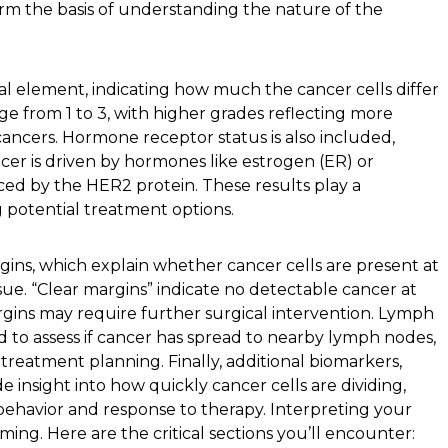
orm the basis of understanding the nature of the
l element, indicating how much the cancer cells differ
ge from 1 to 3, with higher grades reflecting more
ancers. Hormone receptor status is also included,
er is driven by hormones like estrogen (ER) or
ced by the HER2 protein. These results play a
g potential treatment options.
gins, which explain whether cancer cells are present at
ue. “Clear margins” indicate no detectable cancer at
rgins may require further surgical intervention. Lymph
 to assess if cancer has spread to nearby lymph nodes,
d treatment planning. Finally, additional biomarkers,
de insight into how quickly cancer cells are dividing,
behavior and response to therapy. Interpreting your
ing. Here are the critical sections you’ll encounter:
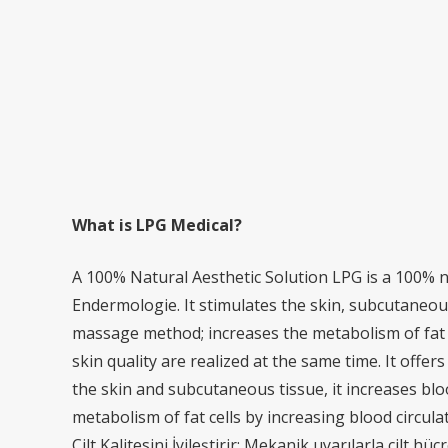
What is LPG Medical?
A 100% Natural Aesthetic Solution LPG is a 100% n
Endermologie. It stimulates the skin, subcutaneous
massage method; increases the metabolism of fat c
skin quality are realized at the same time. It offe
the skin and subcutaneous tissue, it increases blo
metabolism of fat cells by increasing blood circula
Cilt Kalitesini İyileştirir: Mekanik uyarılarla cilt h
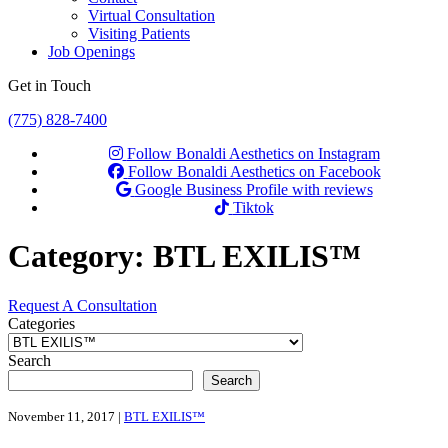
Virtual Consultation
Visiting Patients
Job Openings
Get in Touch
(775) 828-7400
Follow Bonaldi Aesthetics on Instagram
Follow Bonaldi Aesthetics on Facebook
Google Business Profile with reviews
Tiktok
Category:
BTL EXILIS™
Request A Consultation
Categories
Search
Search
November 11, 2017 |
BTL EXILIS™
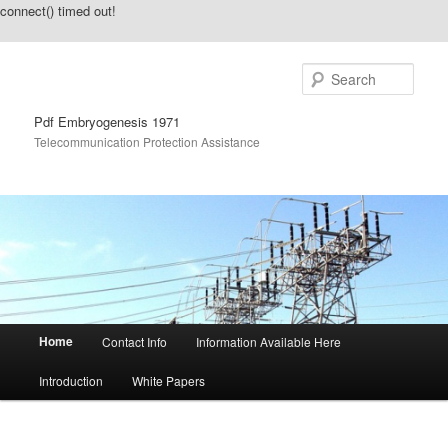
connect() timed out!
Sear
Pdf Embryogenesis 1971
Telecommunication Protection Assistance
Main menu
Home
Contact Info
Information Available Here
Skip to primary content
Skip to secondary content
Introduction
White Papers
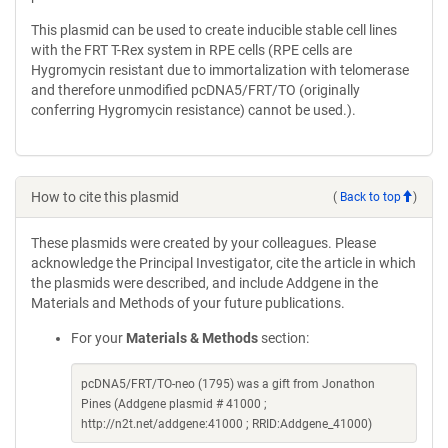
This plasmid can be used to create inducible stable cell lines
with the FRT T-Rex system in RPE cells (RPE cells are
Hygromycin resistant due to immortalization with telomerase
and therefore unmodified pcDNA5/FRT/TO (originally
conferring Hygromycin resistance) cannot be used.).
How to cite this plasmid
(
Back to top
)
These plasmids were created by your colleagues. Please
acknowledge the Principal Investigator, cite the article in which
the plasmids were described, and include Addgene in the
Materials and Methods of your future publications.
For your
Materials & Methods
section:
pcDNA5/FRT/TO-neo (1795) was a gift from Jonathon
Pines (Addgene plasmid # 41000 ;
http://n2t.net/addgene:41000 ; RRID:Addgene_41000)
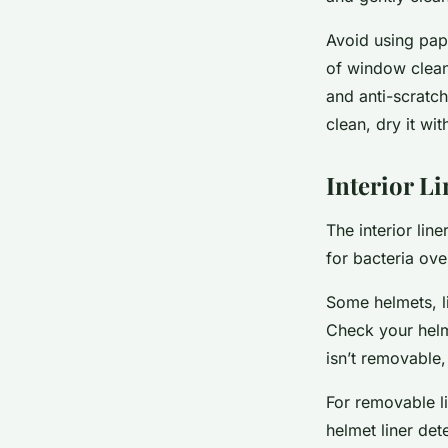
Avoid using pape
of window clean
and anti-scratch
clean, dry it wit
Interior L
The interior lin
for bacteria ove
Some helmets, l
Check your helme
isn’t removable, 
For removable l
helmet liner det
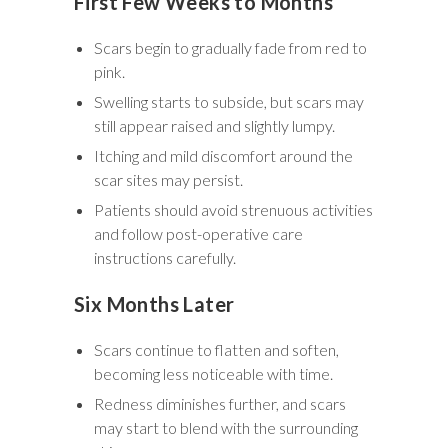
First Few Weeks to Months
Scars begin to gradually fade from red to
pink.
Swelling starts to subside, but scars may
still appear raised and slightly lumpy.
Itching and mild discomfort around the
scar sites may persist.
Patients should avoid strenuous activities
and follow post-operative care
instructions carefully.
Six Months Later
Scars continue to flatten and soften,
becoming less noticeable with time.
Redness diminishes further, and scars
may start to blend with the surrounding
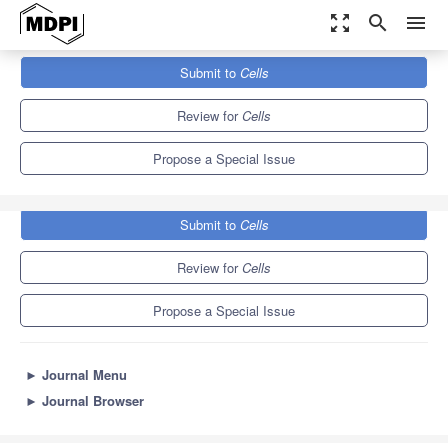
zoom_out_map
search
menu
Journals
Cells
Special Issues
Submit to
Cells
Development and Differentiation of Mammalian Germ Cells
11.4
6.0
Review for
Cells
Propose a Special Issue
Submit to
Cells
Review for
Cells
Propose a Special Issue
►
Journal Menu
►
Journal Browser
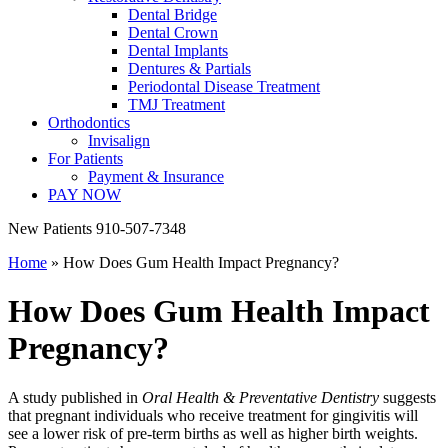
Dental Bridge
Dental Crown
Dental Implants
Dentures & Partials
Periodontal Disease Treatment
TMJ Treatment
Orthodontics
Invisalign
For Patients
Payment & Insurance
PAY NOW
New Patients
910-507-7348
Home
»
How Does Gum Health Impact Pregnancy?
How Does Gum Health Impact
Pregnancy?
A study published in
Oral Health & Preventative Dentistry
suggests
that pregnant individuals who receive treatment for gingivitis will
see a lower risk of pre-term births as well as higher birth weights.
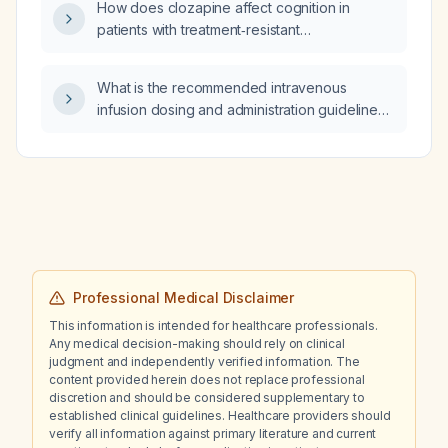
How does clozapine affect cognition in
patients with treatment‑resistant
schizophrenia?
What is the recommended intravenous
infusion dosing and administration guidelines
for metronidazole in adults?
Professional Medical Disclaimer
This information is intended for healthcare professionals.
Any medical decision-making should rely on clinical
judgment and independently verified information. The
content provided herein does not replace professional
discretion and should be considered supplementary to
established clinical guidelines. Healthcare providers should
verify all information against primary literature and current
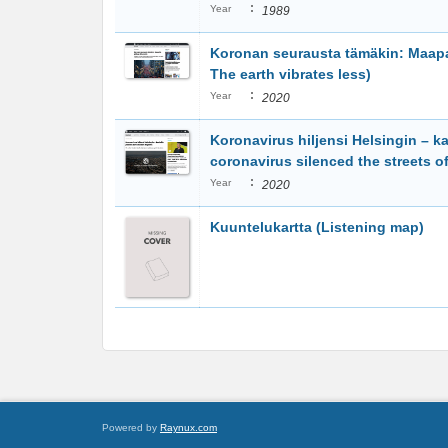
:
Year
1989
Koronan seurausta tämäkin: Maapal
The earth vibrates less)
:
Year
2020
Koronavirus hiljensi Helsingin – ka
coronavirus silenced the streets of
:
Year
2020
Kuuntelukartta (Listening map)
Powered by
Raynux.com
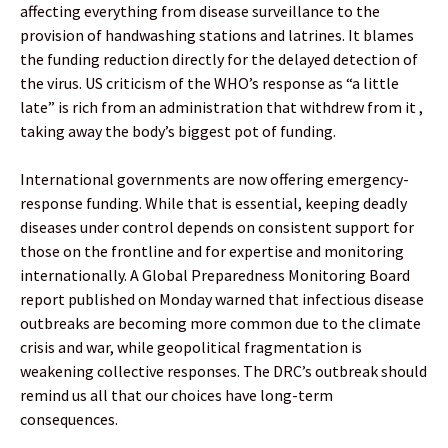
affecting everything from disease surveillance to the
provision of handwashing stations and latrines. It blames
the funding reduction directly for the delayed detection of
the virus. US criticism of the WHO’s response as “a little
late” is rich from an administration that withdrew from it ,
taking away the body’s biggest pot of funding.
International governments are now offering emergency-
response funding. While that is essential, keeping deadly
diseases under control depends on consistent support for
those on the frontline and for expertise and monitoring
internationally. A Global Preparedness Monitoring Board
report published on Monday warned that infectious disease
outbreaks are becoming more common due to the climate
crisis and war, while geopolitical fragmentation is
weakening collective responses. The DRC’s outbreak should
remind us all that our choices have long-term
consequences.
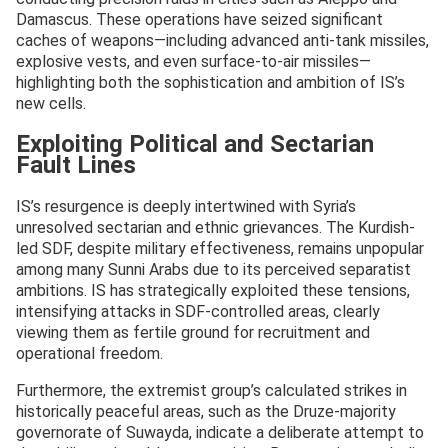
Damascus. These operations have seized significant
caches of weapons—including advanced anti-tank missiles,
explosive vests, and even surface-to-air missiles—
highlighting both the sophistication and ambition of IS’s
new cells.
Exploiting Political and Sectarian
Fault Lines
IS’s resurgence is deeply intertwined with Syria’s
unresolved sectarian and ethnic grievances. The Kurdish-
led SDF, despite military effectiveness, remains unpopular
among many Sunni Arabs due to its perceived separatist
ambitions. IS has strategically exploited these tensions,
intensifying attacks in SDF-controlled areas, clearly
viewing them as fertile ground for recruitment and
operational freedom.
Furthermore, the extremist group’s calculated strikes in
historically peaceful areas, such as the Druze-majority
governorate of Suwayda, indicate a deliberate attempt to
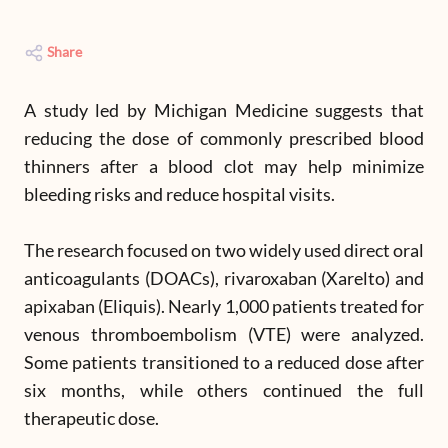
Share
A study led by Michigan Medicine suggests that
reducing the dose of commonly prescribed blood
thinners after a blood clot may help minimize
bleeding risks and reduce hospital visits.
The research focused on two widely used direct oral
anticoagulants (DOACs), rivaroxaban (Xarelto) and
apixaban (Eliquis). Nearly 1,000 patients treated for
venous thromboembolism (VTE) were analyzed.
Some patients transitioned to a reduced dose after
six months, while others continued the full
therapeutic dose.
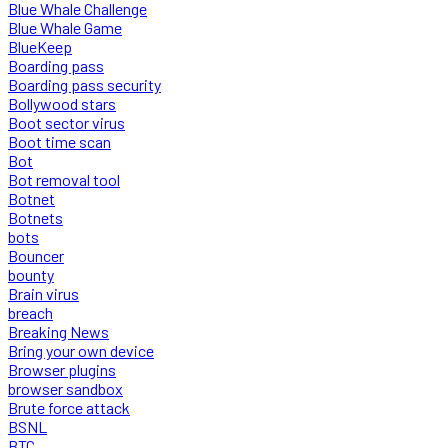
Blue Whale Challenge
Blue Whale Game
BlueKeep
Boarding pass
Boarding pass security
Bollywood stars
Boot sector virus
Boot time scan
Bot
Bot removal tool
Botnet
Botnets
bots
Bouncer
bounty
Brain virus
breach
Breaking News
Bring your own device
Browser plugins
browser sandbox
Brute force attack
BSNL
BTC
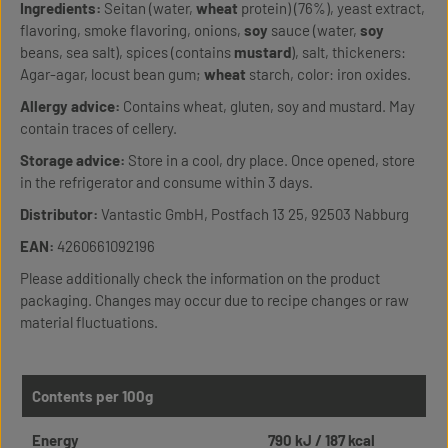
Ingredients:
Seitan (water,
wheat
protein) (76%), yeast extract,
flavoring, smoke flavoring, onions,
soy
sauce (water,
soy
beans, sea salt), spices (contains
mustard
), salt, thickeners:
Agar-agar, locust bean gum;
wheat
starch, color: iron oxides.
Allergy advice:
Contains wheat, gluten, soy and mustard. May
contain traces of cellery.
Storage advice:
Store in a cool, dry place. Once opened, store
in the refrigerator and consume within 3 days.
Distributor:
Vantastic GmbH, Postfach 13 25, 92503 Nabburg
EAN:
4260661092196
Please additionally check the information on the product
packaging. Changes may occur due to recipe changes or raw
material fluctuations.
Contents per 100g
Energy
790 kJ / 187 kcal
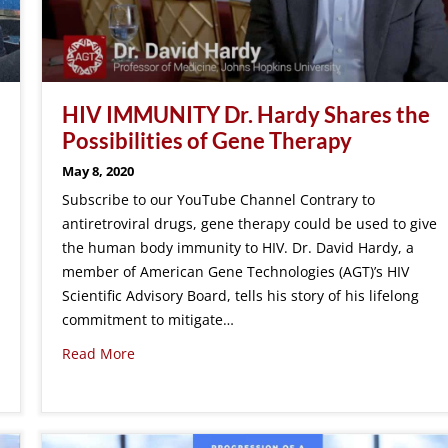
HIV IMMUNITY Dr. Hardy Shares the
Possibilities of Gene Therapy
May 8, 2020
Subscribe to our YouTube Channel Contrary to
antiretroviral drugs, gene therapy could be used to give
the human body immunity to HIV. Dr. David Hardy, a
member of American Gene Technologies (AGT)’s HIV
Scientific Advisory Board, tells his story of his lifelong
commitment to mitigate…
Read More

##########

TASK OBJECTIVE: Each line from the start of the listing above through the line with "Pines (Addgene plasmid # 41000 ;" is what to output, exactly as written and without pictures.

ANSWER TO THIS PROBLEM:
orm the basis of understanding the nature of the
l element, indicating how much the cancer cells differ
ge from 1 to 3, with higher grades reflecting more
ancers. Hormone receptor status is also included,
er is driven by hormones like estrogen (ER) or
ced by the HER2 protein. These results play a
g potential treatment options.
gins, which explain whether cancer cells are present at
ue. “Clear margins” indicate no detectable cancer at
rgins may require further surgical intervention. Lymph
 to assess if cancer has spread to nearby lymph nodes,
d treatment planning. Finally, additional biomarkers,
de insight into how quickly cancer cells are dividing,
behavior and response to therapy. Interpreting your
ing. Here are the critical sections you’ll encounter:
What is LPG Medical?
A 100% Natural Aesthetic Solution LPG is a 100% n
Endermologie. It stimulates the skin, subcutaneous
massage method; increases the metabolism of fat c
skin quality are realized at the same time. It offe
the skin and subcutaneous tissue, it increases blo
metabolism of fat cells by increasing blood circula
Cilt Kalitesini İyileştirir: Mekanik uyarılarla cilt h
Virtual Consultation
Visiting Patients
Job Openings
Get in Touch
(775) 828-7400
Follow Bonaldi Aesthetics on Instagram
Follow Bonaldi Aesthetics on Facebook
Google Business Profile with reviews
Tiktok
Category:
BTL EXILIS™
Request A Consultation
Categories
Search
Search
November 11, 2017 |
BTL EXILIS™
connect() timed out!
Sear
Pdf Embryogenesis 1971
Telecommunication Protection Assistance
Main menu
Home
Contact Info
Information Available Here
Skip to primary content
Skip to secondary content
Introduction
White Papers
This plasmid can be used to create inducible stable cell lines
with the FRT T-Rex system in RPE cells (RPE cells are
Hygromycin resistant due to immortalization with telomerase
and therefore unmodified pcDNA5/FRT/TO (originally
conferring Hygromycin resistance) cannot be used.).
How to cite this plasmid
(
Back to top
)
These plasmids were created by your colleagues. Please
acknowledge the Principal Investigator, cite the article in which
the plasmids were described, and include Addgene in the
Materials and Methods of your future publications.
For your
Materials & Methods
section:
pcDNA5/FRT/TO-neo (1795) was a gift from Jonathon
Pines (Addgene plasmid # 41000 ;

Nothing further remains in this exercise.